Lina Khan, la femme qui fait trembler les Gafam
En quelques mois seulement, Lina Khan, 35 ans, est devenue une figure centrale de la politique américaine. Une « star » demandait des selfies – du jamais vu à la Federal Trade Commission (FTC), le « gendarme » américain de la concurrence. Silhouette frêle corrigée par une voix assurée, elle a révolutionné la lutte contre les monopoles en imposant une nouvelle lecture de la législation antitrust aux Etats-Unis, adaptée à l’ère numérique.
Grand critique des pratiques anticoncurrentielles des Gafam (Google, Apple, Facebook, Amazon, Microsoft), Mmoi Khan préside la FTC depuis 2021. De nos jours, elle est une invitée partout. Le 20 septembre, elle s’exprimait au Council on Foreign Relations – une première pour un groupe de réflexion spécialisé dans les affaires mondiales. Le 26 septembre, elle participe à l’émission du très provocateur Hasan Minhaj, sur YouTube.

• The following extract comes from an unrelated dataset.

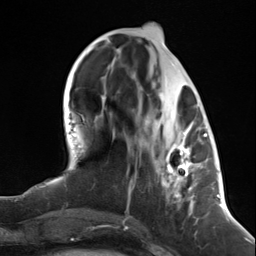
Breast MRI (dynamic contrast-enhanced), one axial slice. Position 50 of 124 along the scan axis. Cropped to one breast. Dynamic contrast-enhanced series, time point 2 of 7 at this slice position (early post-contrast). 3 T. TE 1.8 ms, TR 4.7 ms. 256 × 256 image matrix, field of view 150 × 150 mm. Female patient.
Outlined on this slice (semi-automatic segmentation, software-assisted and operator-edited):
- enhancing-tissue mask used for the functional tumour volume (all voxels passing the contrast-enhancement thresholds inside the analysis volume; usually the tumour): bounding box <161,123,199,213> (left, top, right, bottom; pixels)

L’animateur a mis en scène une rivalité – hilarante – entre le jeune avocat et l’auguste ministre de la Justice, Merrick Garland, autour du privilège de poursuivre – et de démanteler – Google. « Ça ne s’est pas vraiment passé comme ça »corrigea patiemment l’intéressé.
Dans « 60 Minutes » (CBS), l’une des émissions les plus respectées de la télévision américaine, Mmoi Khan a marqué des points le 22 septembre en présentant un inhalateur, un de ces appareils contre l’asthme vendus à moins de 10 dollars (moins de 9,20 euros) en Europe mais à plusieurs centaines de dollars aux Etats-Unis. Sous sa direction, la FTC a montré que les fabricants continuaient à abuser de leurs brevets – même si le dispositif avait été inventé dans les années 1950 –, ce qui leur permettait de bloquer la concurrence des génériques. En juin, trois fabricants ont accepté de baisser leurs prix à 35 dollars. « Il est inquiétant de penser que les sociétés pharmaceutiques ont pu se permettre de gonfler aussi longtemps le prix de ces médicaments essentiels. »a souligné le manager.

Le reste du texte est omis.